Three male patients, aged 66-74 years, with NSCLC harboring mutations had been treated with osimertinib as the first- and second-line treatments, and developed VTE. All patients responded to osimertinib, and none showed disease progression at VTE onset. All patients were treated with direct oral anticoagulation and could resume osimertinib treatment. The progression-free survival (PFS) from VTE onset in each of the three cases was 11.4+, 7.7, and 6.1 months, respectively. The OS from VTE onset was 11.4+, 26.0, and 25.9+ months, respectively.

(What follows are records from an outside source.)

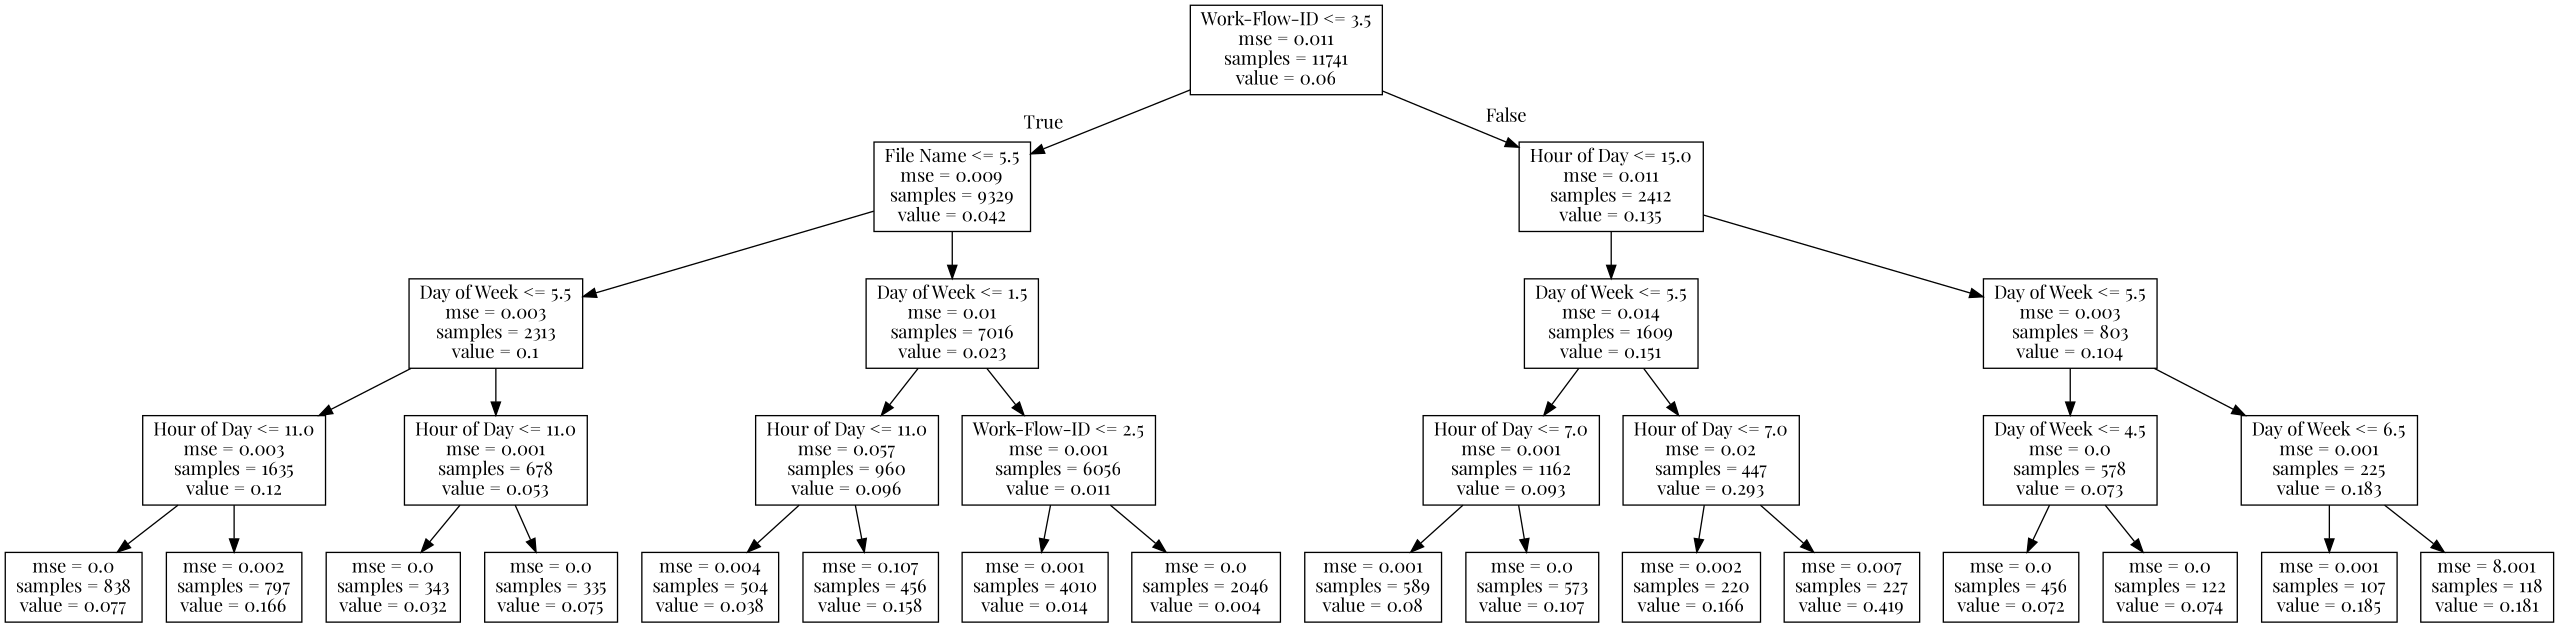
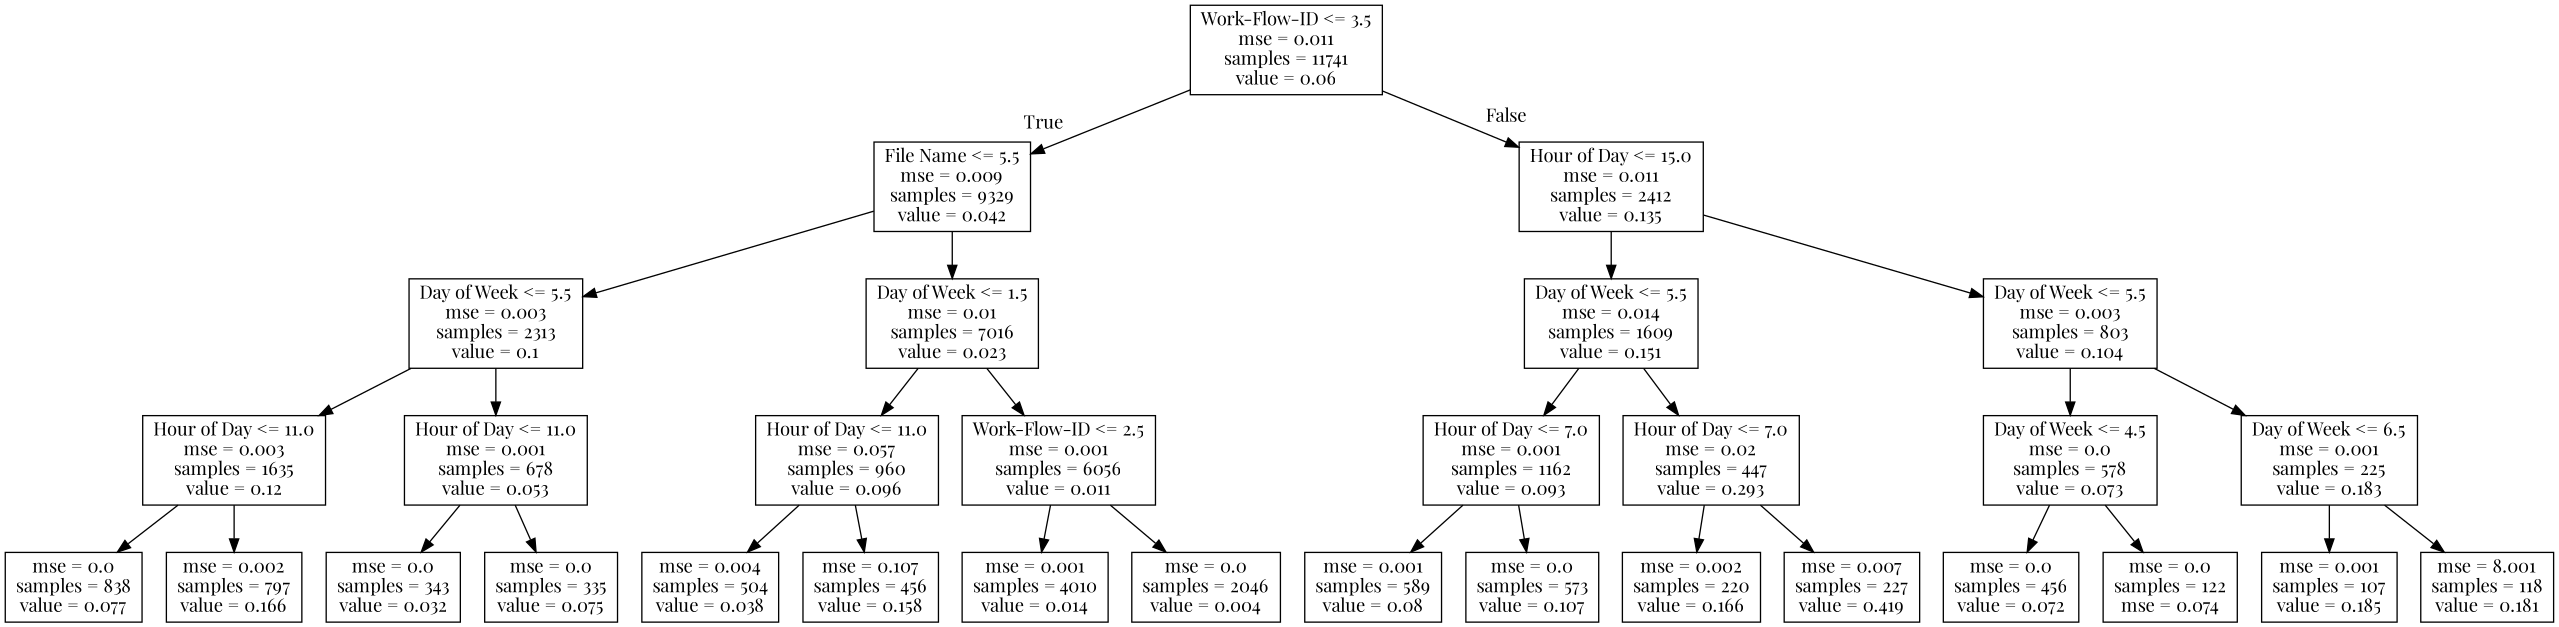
  digraph {
    fontname="Playfair Display"
    node [fontname="Playfair Display" shape=box]
    edge [fontname="Playfair Display"]
    n1 [label="Work-Flow-ID <= 3.5\nmse = 0.011\nsamples = 11741\nvalue = 0.06"]
    n2 [label="File Name <= 5.5\nmse = 0.009\nsamples = 9329\nvalue = 0.042"]
    n3 [label="Hour of Day <= 15.0\nmse = 0.011\nsamples = 2412\nvalue = 0.135"]
    n4 [label="Day of Week <= 5.5\nmse = 0.003\nsamples = 2313\nvalue = 0.1"]
    n5 [label="Day of Week <= 1.5\nmse = 0.01\nsamples = 7016\nvalue = 0.023"]
    n6 [label="Day of Week <= 5.5\nmse = 0.014\nsamples = 1609\nvalue = 0.151"]
    n7 [label="Day of Week <= 5.5\nmse = 0.003\nsamples = 803\nvalue = 0.104"]
    n8 [label="Hour of Day <= 11.0\nmse = 0.003\nsamples = 1635\nvalue = 0.12"]
    n9 [label="Hour of Day <= 11.0\nmse = 0.001\nsamples = 678\nvalue = 0.053"]
    n10 [label="Hour of Day <= 11.0\nmse = 0.057\nsamples = 960\nvalue = 0.096"]
    n11 [label="Work-Flow-ID <= 2.5\nmse = 0.001\nsamples = 6056\nvalue = 0.011"]
    n12 [label="mse = 0.0\nsamples = 838\nvalue = 0.077"]
    n13 [label="mse = 0.002\nsamples = 797\nvalue = 0.166"]
    n14 [label="mse = 0.0\nsamples = 343\nvalue = 0.032"]
    n15 [label="mse = 0.0\nsamples = 335\nvalue = 0.075"]
    n16 [label="mse = 0.004\nsamples = 504\nvalue = 0.038"]
    n17 [label="mse = 0.107\nsamples = 456\nvalue = 0.158"]
    n18 [label="mse = 0.001\nsamples = 4010\nvalue = 0.014"]
    n19 [label="mse = 0.0\nsamples = 2046\nvalue = 0.004"]
    n20 [label="Hour of Day <= 7.0\nmse = 0.001\nsamples = 1162\nvalue = 0.093"]
    n21 [label="Hour of Day <= 7.0\nmse = 0.02\nsamples = 447\nvalue = 0.293"]
    n22 [label="Day of Week <= 4.5\nmse = 0.0\nsamples = 578\nvalue = 0.073"]
    n23 [label="Day of Week <= 6.5\nmse = 0.001\nsamples = 225\nvalue = 0.183"]
    n24 [label="mse = 0.001\nsamples = 589\nvalue = 0.08"]
    n25 [label="mse = 0.0\nsamples = 573\nvalue = 0.107"]
    n26 [label="mse = 0.002\nsamples = 220\nvalue = 0.166"]
    n27 [label="mse = 0.007\nsamples = 227\nvalue = 0.419"]
    n28 [label="mse = 0.0\nsamples = 456\nvalue = 0.072"]
-   n29 [label="mse = 0.0\nsamples = 122\nvalue = 0.074"]
+   n29 [label="mse = 0.0\nsamples = 122\nmse = 0.074"]
    n30 [label="mse = 0.001\nsamples = 107\nvalue = 0.185"]
    n31 [label="mse = 8.001\nsamples = 118\nvalue = 0.181"]
    n1 -> n2 [headlabel=True labelangle=45 labeldistance=2.5]
    n1 -> n3 [headlabel=False labelangle=-45 labeldistance=2.5]
    n2 -> n4
    n2 -> n5
    n3 -> n6
    n3 -> n7
    n4 -> n8
    n4 -> n9
    n5 -> n10
    n5 -> n11
    n6 -> n20
    n6 -> n21
    n7 -> n22
    n7 -> n23
    n8 -> n12
    n8 -> n13
    n9 -> n14
    n9 -> n15
    n10 -> n16
    n10 -> n17
    n11 -> n18
    n11 -> n19
    n20 -> n24
    n20 -> n25
    n21 -> n26
    n21 -> n27
    n22 -> n28
    n22 -> n29
    n23 -> n30
    n23 -> n31
  }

We report the cases of three NSCLC patients who developed VTE during osimertinib. Osimertinib may cause VTE and should be used cautiously. In such cases, osimertinib treatment may be continued with direct oral anticoagulation therapy.
先前的III期研究表明,第三代表皮生长因子受体(EGFR)-酪氨酸激酶抑制剂(TKI)奥希替尼与第一代EGFR-TKI相比,具有更优的抗肿瘤效果,并成功延长了EGFR突变的非小细胞肺癌(NSCLC)患者的总生存期(OS)。虽然第一代和第二代EGFR-TKI是静脉血栓栓塞(VTE)的危险因素,但奥希替尼是否会增加VTE风险仍不清楚。此外,对于接受奥希替尼治疗期间发生VTE的患者,尚无治疗策略。在此,我们报告3例疑似奥希替尼诱发VTE的患者的临床病程,他们在接受直接口服抗凝治疗后成功治愈,且在奥希替尼治疗期间未再发生VTE。
3例男性患者,年龄66 - 74岁,患有EGFR突变的NSCLC,接受奥希替尼作为一线和二线治疗,并发生了VTE。所有患者对奥希替尼均有反应,且在VTE发作时均未出现疾病进展。所有患者均接受直接口服抗凝治疗,并可恢复奥希替尼治疗。3例患者从VTE发作开始的无进展生存期(PFS)分别为11.4 +、7.7和6.1个月。从VTE发作开始的总生存期(OS)分别为11.4 +、26.0和25.9 +个月。
我们报告了3例NSCLC患者在接受奥希替尼治疗期间发生VTE 的病例。奥希替尼可能会导致VTE,应谨慎使用。在这种情况下,可继续使用奥希替尼治疗并联合直接口服抗凝治疗。